For the estimated 350 million people worldwide with rare diseases, getting an accurate diagnosis and starting the right treatment is often a long and arduous process. And for underserved populations with rare diseases, those challenges are vastly magnified.
With more than 7,000 currently known rare diseases, the common timeline for diagnosis is between three and 15 years, according to the National Center for Advancing Translational Sciences. Correctly identifying, diagnosing and treating rare diseases depends on numerous factors, ranging from the support of various medical-specialty teams to leveraging expensive therapies. Those factors can make the treatment journey even more difficult for underserved populations who already experience socioeconomic, geographic and other barriers to accessing healthcare.
Here are three ways to help increase rare-disease awareness, expand patient support and tailor clinical-research opportunities to improve health equity for underserved populations with rare diseases.
1. Provide rare-disease education and support tools at the point of care
For underserved patients with rare diseases, it’s often a major challenge to simply access or get referrals to medical specialists who are equipped to identify their condition, says James O’Neill, Vice President of Media Services, Evoke.
“The only situation in which you’ll have a healthcare provider (HCP) who feels confident in diagnosing most of these rare diseases is if they’re a specialist,” O’Neill says. “This is challenging for underserved patients to access, not only from a healthcare-cost perspective, but also in the sense of having the necessary time and resources for navigating that journey.”
Social-determinant-of-health (SDOH) barriers such as lack of access to transportation for medical appointments, living far away from the closest appropriate specialists and high care costs can all prevent underserved populations from getting the specialty care they need to treat their rare disease. However, there are resources available to help them, from doctor discussion guides to copay-assistance programs. Getting those materials into patients’ hands in the moments before they speak with their HCP can empower them to ask about treatment options they may not have previously considered because of cost.
2. Increase physician understanding of rare-disease patients’ SDOH factors
Physicians aren’t always fully aware of a patient’s health circumstances, including the social determinants of health that can affect their treatment adherence. Especially with rare diseases, that lack of understanding can lead physicians to prescribe—or not prescribe—certain therapies for underserved populations based on their assumption that those patients won’t be able to maintain the treatment’s regimen, O’Neill says.
“For example, if a physician knows a second-line treatment requires a lot of adherence needs, they might not recommend it for underserved populations,” he says. “If the patient has had trouble keeping their appointments with them in the past, the HCP might think, ‘I’m not going to prescribe this treatment because there are too many steps [that the patient will] need to take before being able to receive it.’”
Encouraging HCPs to consider their patients’ SDOH, while also empowering patients to discuss the obstacles they face with treatment adherence can help HCPs better connect patients to the resources they need to start and stay on treatment. It’s also crucial to leverage the support of patient-advocacy groups to help underserved patients with rare diseases become better advocates for their own health, giving them the medical information and guidance they need to make better-informed healthcare decisions. These advocacy groups also provide a range of services to help rare-disease patients and their caregivers manage healthcare costs and find transportation assistance, among other offerings.
3. Engage underserved patients in rare-disease clinical-trial planning
While clinical research as a care option (CRAACO) is already difficult to achieve under the best of circumstances, underserved populations with rare diseases are doubly burdened. Understanding these patients and incorporating their feedback to increase their trial participation is, therefore, that much more important.

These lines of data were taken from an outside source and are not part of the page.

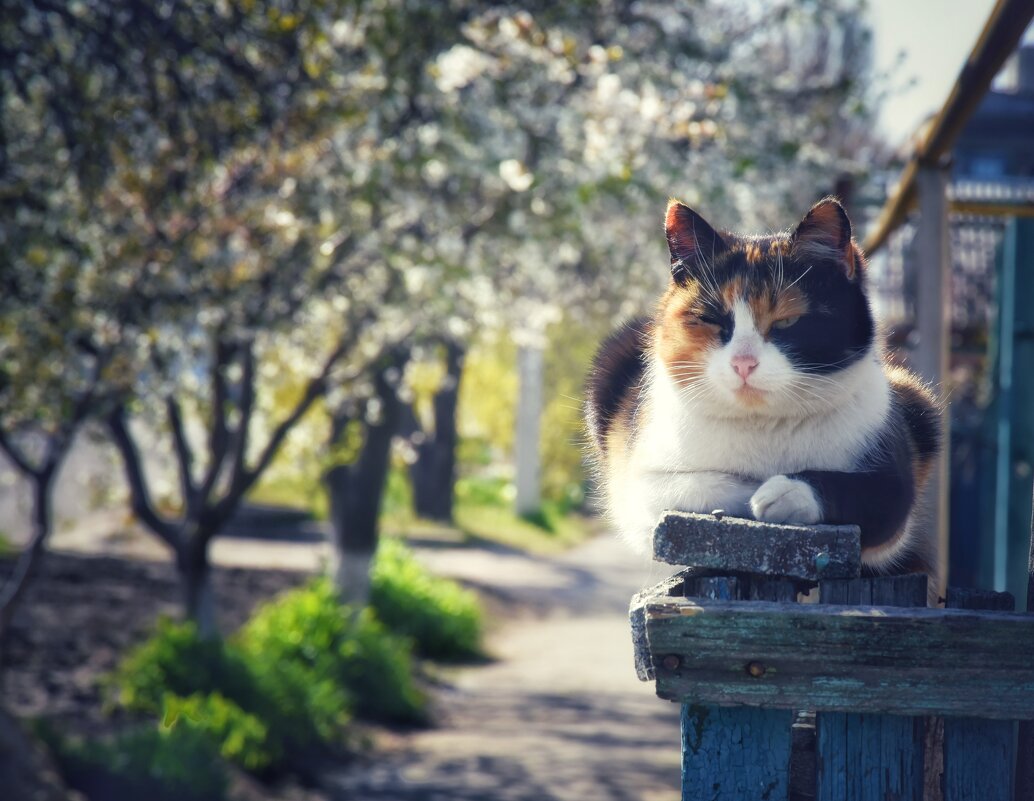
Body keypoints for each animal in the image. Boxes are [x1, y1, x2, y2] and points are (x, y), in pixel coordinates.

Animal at [587, 197, 943, 587]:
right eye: (712, 319)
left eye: (787, 321)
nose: (743, 363)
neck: (765, 424)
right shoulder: (640, 480)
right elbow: (702, 486)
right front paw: (756, 490)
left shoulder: (894, 476)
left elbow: (872, 495)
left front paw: (785, 490)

Interacting with rare disease patients during their online check-in process for doctor’s appointments is a promising way to find and engage with them to better understand the factors that affect their ability and willingness to participate in trials. A recent Phreesia survey of more than 4,300 patients found that patients trust digital appointment check-in more than any other media platform for clinical-trial information, positioning the point of care as an optimal place to engage with patients about clinical trials and research as a care option.
When it comes to engaging with underserved populations to design clinical trials that accommodate their unique needs, applying a patient-centric approach is essential, says Peter Malamis, Senior Director, Market Development, Phreesia Life Sciences.
“Patient centricity is about engaging patients on their own terms. This is key to finding patients and ensuring that diversity is prioritized in research, especially with rare diseases,” Malamis says. “These patients spend an enormous amount of their time, money and effort on their healthcare. They don’t have a lot of time as it is, so understanding and integrating their real-world needs into clinical research as a care option is crucial for improving health equity.”